И «Последнее искушение Христа» Никоса Казандзакиса (1960 г.) и «Евангелие от Иисуса» Хосе Сарамаго (1991 г.) — оба эти произведения поддерживают версию древних гностиков, равно как и выдвинутое недавно Славоем Жижеком предположение о том, что «предательство было частью плана, Христос повелел Иуде предать Его», и потому «поступок Иуды был проявлением высочайшей жертвенности, безграничной преданности» (Puppet, 17). В чем Казандзакис и Сарамаго не сходятся во мнении, так это — в вопросе о том, спасает ли Бог человечество или проклинает его, искупают ли крестные муки Христа грехи человечества или обрекают его на погибель. Если Казандзакис рисует Иуду, как и Иисуса, успешно исполняющим благую Божью волю, то Сарамаго оплакивает Иуду и Иисуса, уничтоженных злой волей промысла. В процессе оправдания двенадцатого апостола эти авторы отвечают на вопрос «кто кого предал?» диаметрально противоположным образом. Казандзакис намекает, что Сын Божий почти предал дело Господне, тогда как Сарамаго отваживается возложить вину за предательство на Бога-Отца, отводя ему мрачную роль, прежде игравшуюся Иудой. При всем при том обоих писателей сближает версия о том, что именно Иисус попросил двенадцатого апостола пожертвовать Им во благо Самого Иисуса и того, что — как надеялись и Иисус, и Иуда — должно обернуться благом для всего человечества.

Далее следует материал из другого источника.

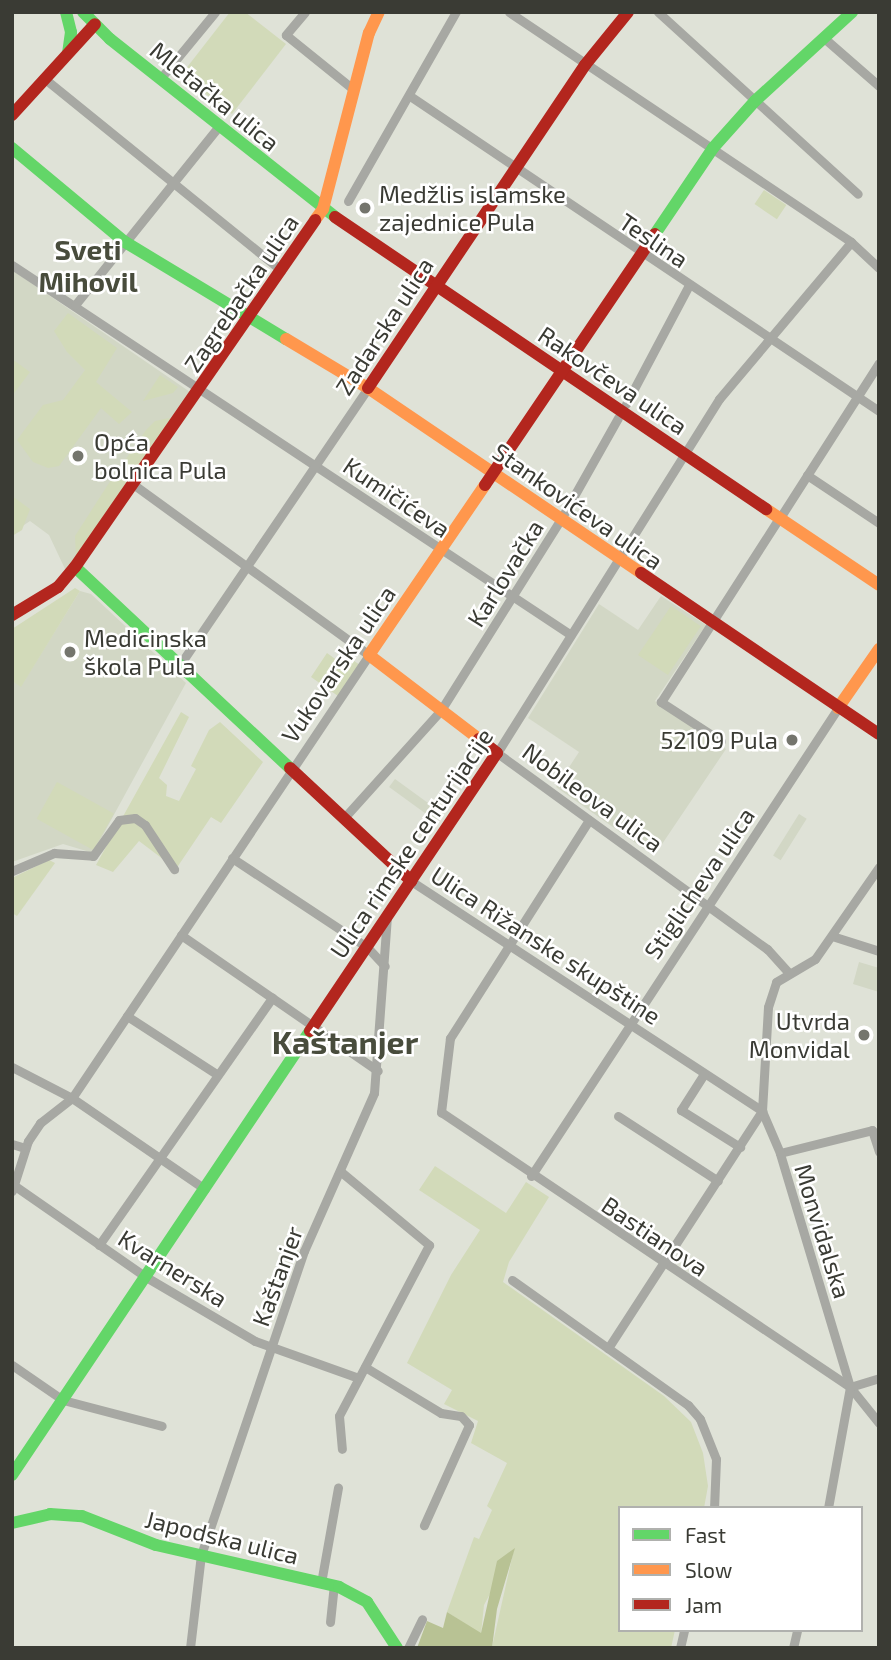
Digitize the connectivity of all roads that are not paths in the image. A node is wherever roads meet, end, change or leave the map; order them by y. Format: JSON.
{"nodes":[{"id":1,"x":66,"y":12,"type":"edge"},
{"id":2,"x":83,"y":12,"type":"edge"},
{"id":3,"x":215,"y":12,"type":"edge"},
{"id":4,"x":304,"y":12,"type":"edge"},
{"id":5,"x":379,"y":12,"type":"edge"},
{"id":6,"x":456,"y":12,"type":"edge"},
{"id":7,"x":509,"y":12,"type":"edge"},
{"id":8,"x":628,"y":12,"type":"edge"},
{"id":9,"x":658,"y":12,"type":"edge"},
{"id":10,"x":852,"y":12,"type":"edge"},
{"id":11,"x":95,"y":24,"type":"junction"},
{"id":12,"x":824,"y":38,"type":"junction"},
{"id":13,"x":68,"y":53,"type":"junction"},
{"id":14,"x":585,"y":65,"type":"junction"},
{"id":15,"x":45,"y":79,"type":"junction"},
{"id":16,"x":160,"y":79,"type":"junction"},
{"id":17,"x":879,"y":86,"type":"edge"},
{"id":18,"x":353,"y":89,"type":"junction"},
{"id":19,"x":410,"y":96,"type":"junction"},
{"id":20,"x":755,"y":101,"type":"junction"},
{"id":21,"x":12,"y":115,"type":"edge"},
{"id":22,"x":218,"y":127,"type":"junction"},
{"id":23,"x":12,"y":148,"type":"edge"},
{"id":24,"x":713,"y":148,"type":"junction"},
{"id":25,"x":515,"y":169,"type":"junction"},
{"id":26,"x":172,"y":183,"type":"junction"},
{"id":27,"x":858,"y":194,"type":"dead end"},
{"id":28,"x":348,"y":201,"type":"dead end"},
{"id":29,"x":323,"y":209,"type":"junction"},
{"id":30,"x":125,"y":242,"type":"junction"},
{"id":31,"x":851,"y":242,"type":"junction"},
{"id":32,"x":640,"y":255,"type":"junction"},
{"id":33,"x":12,"y":265,"type":"edge"},
{"id":34,"x":879,"y":268,"type":"edge"},
{"id":35,"x":281,"y":270,"type":"junction"},
{"id":36,"x":435,"y":285,"type":"junction"},
{"id":37,"x":688,"y":287,"type":"junction"},
{"id":38,"x":75,"y":304,"type":"junction"},
{"id":39,"x":252,"y":314,"type":"junction"},
{"id":40,"x":770,"y":338,"type":"junction"},
{"id":41,"x":879,"y":363,"type":"edge"},
{"id":42,"x":562,"y":371,"type":"junction"},
{"id":43,"x":369,"y":388,"type":"junction"},
{"id":44,"x":201,"y":391,"type":"junction"},
{"id":45,"x":855,"y":396,"type":"junction"},
{"id":46,"x":626,"y":404,"type":"dead end"},
{"id":47,"x":879,"y":411,"type":"edge"},
{"id":48,"x":618,"y":418,"type":"dead end"},
{"id":49,"x":685,"y":454,"type":"junction"},
{"id":50,"x":316,"y":466,"type":"junction"},
{"id":51,"x":493,"y":472,"type":"junction"},
{"id":52,"x":807,"y":475,"type":"junction"},
{"id":53,"x":134,"y":485,"type":"junction"},
{"id":54,"x":783,"y":513,"type":"dead end"},
{"id":55,"x":561,"y":519,"type":"junction"},
{"id":56,"x":776,"y":523,"type":"dead end"},
{"id":57,"x":879,"y":523,"type":"edge"},
{"id":58,"x":441,"y":551,"type":"junction"},
{"id":59,"x":618,"y":560,"type":"junction"},
{"id":60,"x":75,"y":567,"type":"junction"},
{"id":61,"x":246,"y":567,"type":"junction"},
{"id":62,"x":879,"y":585,"type":"edge"},
{"id":63,"x":513,"y":598,"type":"junction"},
{"id":64,"x":12,"y":615,"type":"edge"},
{"id":65,"x":711,"y":625,"type":"junction"},
{"id":66,"x":571,"y":635,"type":"junction"},
{"id":67,"x":879,"y":649,"type":"edge"},
{"id":68,"x":369,"y":655,"type":"junction"},
{"id":69,"x":179,"y":666,"type":"junction"},
{"id":70,"x":838,"y":708,"type":"junction"},
{"id":71,"x":441,"y":710,"type":"junction"},
{"id":72,"x":879,"y":734,"type":"edge"},
{"id":73,"x":721,"y":741,"type":"dead end"},
{"id":74,"x":497,"y":753,"type":"junction"},
{"id":75,"x":290,"y":771,"type":"junction"},
{"id":76,"x":343,"y":818,"type":"junction"},
{"id":77,"x":589,"y":820,"type":"junction"},
{"id":78,"x":232,"y":858,"type":"junction"},
{"id":79,"x":879,"y":867,"type":"edge"},
{"id":80,"x":174,"y":869,"type":"dead end"},
{"id":81,"x":12,"y":871,"type":"edge"},
{"id":82,"x":411,"y":881,"type":"junction"},
{"id":83,"x":709,"y":906,"type":"junction"},
{"id":84,"x":387,"y":917,"type":"junction"},
{"id":85,"x":180,"y":935,"type":"junction"},
{"id":86,"x":832,"y":936,"type":"junction"},
{"id":87,"x":509,"y":946,"type":"junction"},
{"id":88,"x":367,"y":947,"type":"junction"},
{"id":89,"x":879,"y":951,"type":"edge"},
{"id":90,"x":385,"y":966,"type":"junction"},
{"id":91,"x":788,"y":972,"type":"junction"},
{"id":92,"x":272,"y":998,"type":"junction"},
{"id":93,"x":127,"y":1016,"type":"junction"},
{"id":94,"x":630,"y":1025,"type":"junction"},
{"id":95,"x":314,"y":1026,"type":"junction"},
{"id":96,"x":12,"y":1068,"type":"edge"},
{"id":97,"x":378,"y":1071,"type":"junction"},
{"id":98,"x":704,"y":1074,"type":"junction"},
{"id":99,"x":218,"y":1075,"type":"junction"},
{"id":100,"x":72,"y":1098,"type":"junction"},
{"id":101,"x":762,"y":1111,"type":"junction"},
{"id":102,"x":618,"y":1116,"type":"dead end"},
{"id":103,"x":12,"y":1144,"type":"edge"},
{"id":104,"x":740,"y":1147,"type":"junction"},
{"id":105,"x":25,"y":1148,"type":"junction"},
{"id":106,"x":879,"y":1152,"type":"edge"},
{"id":107,"x":780,"y":1153,"type":"junction"},
{"id":108,"x":159,"y":1158,"type":"junction"},
{"id":109,"x":340,"y":1171,"type":"junction"},
{"id":110,"x":531,"y":1176,"type":"junction"},
{"id":111,"x":718,"y":1181,"type":"junction"},
{"id":112,"x":14,"y":1189,"type":"edge"},
{"id":113,"x":205,"y":1189,"type":"junction"},
{"id":114,"x":99,"y":1245,"type":"junction"},
{"id":115,"x":662,"y":1265,"type":"junction"},
{"id":116,"x":146,"y":1278,"type":"junction"},
{"id":117,"x":512,"y":1280,"type":"dead end"},
{"id":118,"x":608,"y":1348,"type":"junction"},
{"id":119,"x":272,"y":1349,"type":"junction"},
{"id":120,"x":12,"y":1365,"type":"edge"},
{"id":121,"x":365,"y":1367,"type":"junction"},
{"id":122,"x":359,"y":1378,"type":"junction"},
{"id":123,"x":879,"y":1378,"type":"edge"},
{"id":124,"x":850,"y":1387,"type":"junction"},
{"id":125,"x":63,"y":1400,"type":"junction"},
{"id":126,"x":879,"y":1423,"type":"edge"},
{"id":127,"x":162,"y":1426,"type":"dead end"},
{"id":128,"x":342,"y":1449,"type":"dead end"},
{"id":129,"x":12,"y":1475,"type":"edge"},
{"id":130,"x":338,"y":1488,"type":"dead end"},
{"id":131,"x":714,"y":1506,"type":"edge"},
{"id":132,"x":828,"y":1506,"type":"edge"},
{"id":133,"x":12,"y":1523,"type":"edge"},
{"id":134,"x":424,"y":1525,"type":"dead end"},
{"id":135,"x":201,"y":1555,"type":"junction"},
{"id":136,"x":328,"y":1584,"type":"junction"},
{"id":137,"x":422,"y":1619,"type":"dead end"},
{"id":138,"x":330,"y":1622,"type":"dead end"},
{"id":139,"x":190,"y":1648,"type":"edge"},
{"id":140,"x":397,"y":1648,"type":"edge"},
{"id":141,"x":408,"y":1648,"type":"edge"}],
"edges":[{"from":1,"to":13,"type":"street"},
{"from":2,"to":11,"type":"street","name":"Mletačka ulica"},
{"from":3,"to":16,"type":"street"},
{"from":4,"to":18,"type":"street"},
{"from":5,"to":18,"type":"street","name":"Zagrebačka ulica"},
{"from":6,"to":19,"type":"street"},
{"from":7,"to":14,"type":"street"},
{"from":8,"to":14,"type":"street","name":"Zadarska ulica"},
{"from":9,"to":20,"type":"street"},
{"from":10,"to":12,"type":"street","name":"Vukovarska ulica"},
{"from":11,"to":13,"type":"street"},
{"from":11,"to":16,"type":"street","name":"Mletačka ulica"},
{"from":12,"to":17,"type":"street"},
{"from":12,"to":20,"type":"street","name":"Vukovarska ulica"},
{"from":13,"to":15,"type":"street"},
{"from":14,"to":24,"type":"street"},
{"from":14,"to":25,"type":"street","name":"Zadarska ulica"},
{"from":15,"to":21,"type":"street"},
{"from":15,"to":26,"type":"street"},
{"from":16,"to":22,"type":"street","name":"Mletačka ulica"},
{"from":18,"to":29,"type":"street","name":"Zagrebačka ulica"},
{"from":19,"to":25,"type":"street","name":"Teslina"},
{"from":19,"to":28,"type":"street"},
{"from":20,"to":24,"type":"street","name":"Vukovarska ulica"},
{"from":20,"to":27,"type":"street"},
{"from":22,"to":26,"type":"street"},
{"from":22,"to":29,"type":"street","name":"Mletačka ulica"},
{"from":23,"to":30,"type":"street","name":"Stankovićeva ulica"},
{"from":24,"to":31,"type":"street"},
{"from":24,"to":32,"type":"street","name":"Vukovarska ulica"},
{"from":25,"to":32,"type":"street","name":"Teslina"},
{"from":25,"to":36,"type":"street","name":"Zadarska ulica"},
{"from":26,"to":30,"type":"street"},
{"from":26,"to":35,"type":"street"},
{"from":29,"to":35,"type":"street","name":"Zagrebačka ulica"},
{"from":29,"to":36,"type":"street","name":"Rakovčeva ulica"},
{"from":30,"to":38,"type":"street"},
{"from":30,"to":39,"type":"street","name":"Stankovićeva ulica"},
{"from":31,"to":34,"type":"street"},
{"from":31,"to":40,"type":"street","name":"Ulica rimske centurijacije"},
{"from":32,"to":37,"type":"street","name":"Teslina"},
{"from":32,"to":42,"type":"street","name":"Vukovarska ulica"},
{"from":33,"to":38,"type":"street","name":"Kumičićeva"},
{"from":35,"to":39,"type":"street","name":"Zagrebačka ulica"},
{"from":36,"to":42,"type":"street","name":"Rakovčeva ulica"},
{"from":36,"to":43,"type":"street","name":"Zadarska ulica"},
{"from":37,"to":40,"type":"street","name":"Teslina"},
{"from":37,"to":46,"type":"street"},
{"from":38,"to":44,"type":"street","name":"Kumičićeva"},
{"from":39,"to":43,"type":"street","name":"Stankovićeva ulica"},
{"from":39,"to":44,"type":"street","name":"Zagrebačka ulica"},
{"from":40,"to":45,"type":"street","name":"Teslina"},
{"from":40,"to":49,"type":"street","name":"Ulica rimske centurijacije"},
{"from":41,"to":45,"type":"street"},
{"from":42,"to":49,"type":"street","name":"Rakovčeva ulica"},
{"from":42,"to":51,"type":"street","name":"Vukovarska ulica"},
{"from":43,"to":50,"type":"street","name":"Zadarska ulica"},
{"from":43,"to":51,"type":"street","name":"Stankovićeva ulica"},
{"from":44,"to":50,"type":"street","name":"Kumičićeva"},
{"from":44,"to":53,"type":"street","name":"Zagrebačka ulica"},
{"from":45,"to":47,"type":"street","name":"Teslina"},
{"from":45,"to":52,"type":"street"},
{"from":48,"to":55,"type":"street","name":"Karlovačka"},
{"from":49,"to":59,"type":"street","name":"Ulica rimske centurijacije"},
{"from":49,"to":62,"type":"street","name":"Rakovčeva ulica"},
{"from":50,"to":58,"type":"street","name":"Kumičićeva"},
{"from":50,"to":61,"type":"street","name":"Zadarska ulica"},
{"from":51,"to":55,"type":"street","name":"Stankovićeva ulica"},
{"from":51,"to":58,"type":"street","name":"Vukovarska ulica"},
{"from":52,"to":54,"type":"street"},
{"from":52,"to":57,"type":"street"},
{"from":53,"to":60,"type":"street","name":"Zagrebačka ulica"},
{"from":53,"to":61,"type":"street","name":"Nobileova ulica"},
{"from":55,"to":59,"type":"street","name":"Stankovićeva ulica"},
{"from":55,"to":63,"type":"street","name":"Karlovačka"},
{"from":56,"to":65,"type":"street"},
{"from":58,"to":63,"type":"street","name":"Kumičićeva"},
{"from":58,"to":68,"type":"street","name":"Vukovarska ulica"},
{"from":59,"to":65,"type":"street","name":"Stankovićeva ulica"},
{"from":59,"to":66,"type":"street","name":"Ulica rimske centurijacije"},
{"from":60,"to":64,"type":"street","name":"Zagrebačka ulica"},
{"from":60,"to":69,"type":"street","name":"Ulica Rižanske skupštine"},
{"from":61,"to":68,"type":"street","name":"Nobileova ulica"},
{"from":61,"to":69,"type":"street","name":"Zadarska ulica"},
{"from":63,"to":66,"type":"street","name":"Kumičićeva"},
{"from":63,"to":71,"type":"street","name":"Karlovačka"},
{"from":65,"to":70,"type":"street","name":"Stankovićeva ulica"},
{"from":65,"to":73,"type":"street"},
{"from":66,"to":74,"type":"street","name":"Ulica rimske centurijacije"},
{"from":67,"to":70,"type":"street","name":"Stiglicheva ulica"},
{"from":68,"to":71,"type":"street","name":"Nobileova ulica"},
{"from":68,"to":75,"type":"street","name":"Vukovarska ulica"},
{"from":69,"to":75,"type":"street","name":"Ulica Rižanske skupštine"},
{"from":70,"to":72,"type":"street","name":"Stankovićeva ulica"},
{"from":70,"to":83,"type":"street","name":"Stiglicheva ulica"},
{"from":71,"to":74,"type":"street","name":"Nobileova ulica"},
{"from":71,"to":76,"type":"street","name":"Karlovačka"},
{"from":74,"to":77,"type":"street","name":"Nobileova ulica"},
{"from":74,"to":82,"type":"street","name":"Ulica rimske centurijacije"},
{"from":75,"to":76,"type":"street","name":"Ulica Rižanske skupštine"},
{"from":75,"to":78,"type":"street","name":"Vukovarska ulica"},
{"from":76,"to":82,"type":"street","name":"Ulica Rižanske skupštine"},
{"from":77,"to":83,"type":"street","name":"Nobileova ulica"},
{"from":77,"to":87,"type":"street"},
{"from":78,"to":85,"type":"street","name":"Vukovarska ulica"},
{"from":78,"to":88,"type":"street"},
{"from":79,"to":86,"type":"street"},
{"from":80,"to":81,"type":"street"},
{"from":82,"to":84,"type":"street","name":"Ulica rimske centurijacije"},
{"from":82,"to":87,"type":"street","name":"Ulica Rižanske skupštine"},
{"from":83,"to":91,"type":"street","name":"Nobileova ulica"},
{"from":83,"to":94,"type":"street","name":"Stiglicheva ulica"},
{"from":84,"to":88,"type":"street","name":"Ulica rimske centurijacije"},
{"from":84,"to":90,"type":"street","name":"Kaštanjer"},
{"from":85,"to":92,"type":"street"},
{"from":85,"to":93,"type":"street","name":"Vukovarska ulica"},
{"from":86,"to":89,"type":"street"},
{"from":86,"to":91,"type":"street"},
{"from":87,"to":94,"type":"street","name":"Ulica Rižanske skupštine"},
{"from":87,"to":110,"type":"street","name":"Bastianova"},
{"from":88,"to":90,"type":"street"},
{"from":88,"to":95,"type":"street","name":"Ulica rimske centurijacije"},
{"from":90,"to":97,"type":"street","name":"Kaštanjer"},
{"from":91,"to":101,"type":"street","name":"Monvidalska"},
{"from":92,"to":95,"type":"street"},
{"from":92,"to":99,"type":"street"},
{"from":93,"to":99,"type":"street"},
{"from":93,"to":100,"type":"street","name":"Vukovarska ulica"},
{"from":94,"to":98,"type":"street","name":"Ulica Rižanske skupštine"},
{"from":94,"to":110,"type":"street","name":"Stiglicheva ulica"},
{"from":95,"to":97,"type":"street"},
{"from":95,"to":113,"type":"street","name":"Ulica rimske centurijacije"},
{"from":96,"to":100,"type":"street"},
{"from":97,"to":109,"type":"street","name":"Kaštanjer"},
{"from":98,"to":101,"type":"street","name":"Ulica Rižanske skupštine"},
{"from":98,"to":104,"type":"street"},
{"from":99,"to":108,"type":"street"},
{"from":100,"to":105,"type":"street","name":"Vukovarska ulica"},
{"from":100,"to":108,"type":"street"},
{"from":101,"to":104,"type":"street"},
{"from":101,"to":107,"type":"street","name":"Monvidalska"},
{"from":102,"to":111,"type":"street"},
{"from":103,"to":105,"type":"street"},
{"from":104,"to":111,"type":"street"},
{"from":105,"to":112,"type":"street","name":"Vukovarska ulica"},
{"from":106,"to":107,"type":"street"},
{"from":107,"to":124,"type":"street","name":"Monvidalska"},
{"from":108,"to":113,"type":"street"},
{"from":108,"to":114,"type":"street"},
{"from":109,"to":119,"type":"street","name":"Kaštanjer"},
{"from":109,"to":121,"type":"street"},
{"from":110,"to":115,"type":"street","name":"Bastianova"},
{"from":111,"to":115,"type":"street"},
{"from":112,"to":114,"type":"street","name":"Kvarnerska"},
{"from":113,"to":116,"type":"street","name":"Ulica rimske centurijacije"},
{"from":114,"to":116,"type":"street","name":"Kvarnerska"},
{"from":115,"to":118,"type":"street"},
{"from":115,"to":124,"type":"street","name":"Bastianova"},
{"from":116,"to":119,"type":"street","name":"Kvarnerska"},
{"from":116,"to":125,"type":"street","name":"Ulica rimske centurijacije"},
{"from":117,"to":118,"type":"street"},
{"from":118,"to":131,"type":"street"},
{"from":119,"to":122,"type":"street","name":"Kvarnerska"},
{"from":119,"to":135,"type":"street","name":"Kaštanjer"},
{"from":120,"to":125,"type":"street"},
{"from":121,"to":122,"type":"street"},
{"from":121,"to":134,"type":"street"},
{"from":122,"to":128,"type":"street"},
{"from":123,"to":124,"type":"street"},
{"from":124,"to":126,"type":"street"},
{"from":124,"to":132,"type":"street","name":"Monvidalska"},
{"from":125,"to":127,"type":"street"},
{"from":125,"to":129,"type":"street","name":"Ulica rimske centurijacije"},
{"from":130,"to":136,"type":"street"},
{"from":133,"to":135,"type":"street","name":"Japodska ulica"},
{"from":135,"to":136,"type":"street","name":"Japodska ulica"},
{"from":135,"to":139,"type":"street","name":"Kaštanjer"},
{"from":136,"to":138,"type":"street"},
{"from":136,"to":140,"type":"street","name":"Japodska ulica"},
{"from":137,"to":141,"type":"street"}]}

В «Последнем искушении Христа» Казандзакис привносит в почерпнутый из XIX в. образ Иуды-повстанца идею о том, что Иуда был нужен Иисусу, который действительно просил Иуду помочь выдержать предопределенное Ему тяжелое испытание. С самого начала этой романической интерпретации жизни Иисуса, зелот Иуда часто посещает Иисуса.[324] Кузнец-мятежник, рыжебородый, со свирепым лицом, Иуда изучает Иисуса, делающего кресты для римлян, и начинает верить в призвание плотника (9). Хотя поучение Иисуса о любящем братстве вызывает у Иуды сомнения: «Не все мы братья, — размышляет он. — Израильтяне и римляне не братья друг другу, как не братья друг другу израильтяне» (178). Когда Иисус наконец решается начать проповедовать и обращается к людям с призывом «Возлюбите друг друга!» (185), Иуда лишь усмехается: «Стало быть, мы должны возлюбить римлян? Подставить им горло, как ты подставляешь щеку, да еще сказать при этом: «Зарежь меня, брат?» (186)
323
Любопытно, что в этом произведении афроамериканского поэта чудовищно тяжелые сребреники в ладони Иуды описываются, как «тридцать
324
«Иуда отражает собственную демоническую сущность Иисуса. Это подразумевается во всех видениях и снах в романе; это становится очевидным в тот момент, когда Иисус, слыша голос Иуды, признает его потаенным голосом его собственного потаенного “я”» (Bien, 71).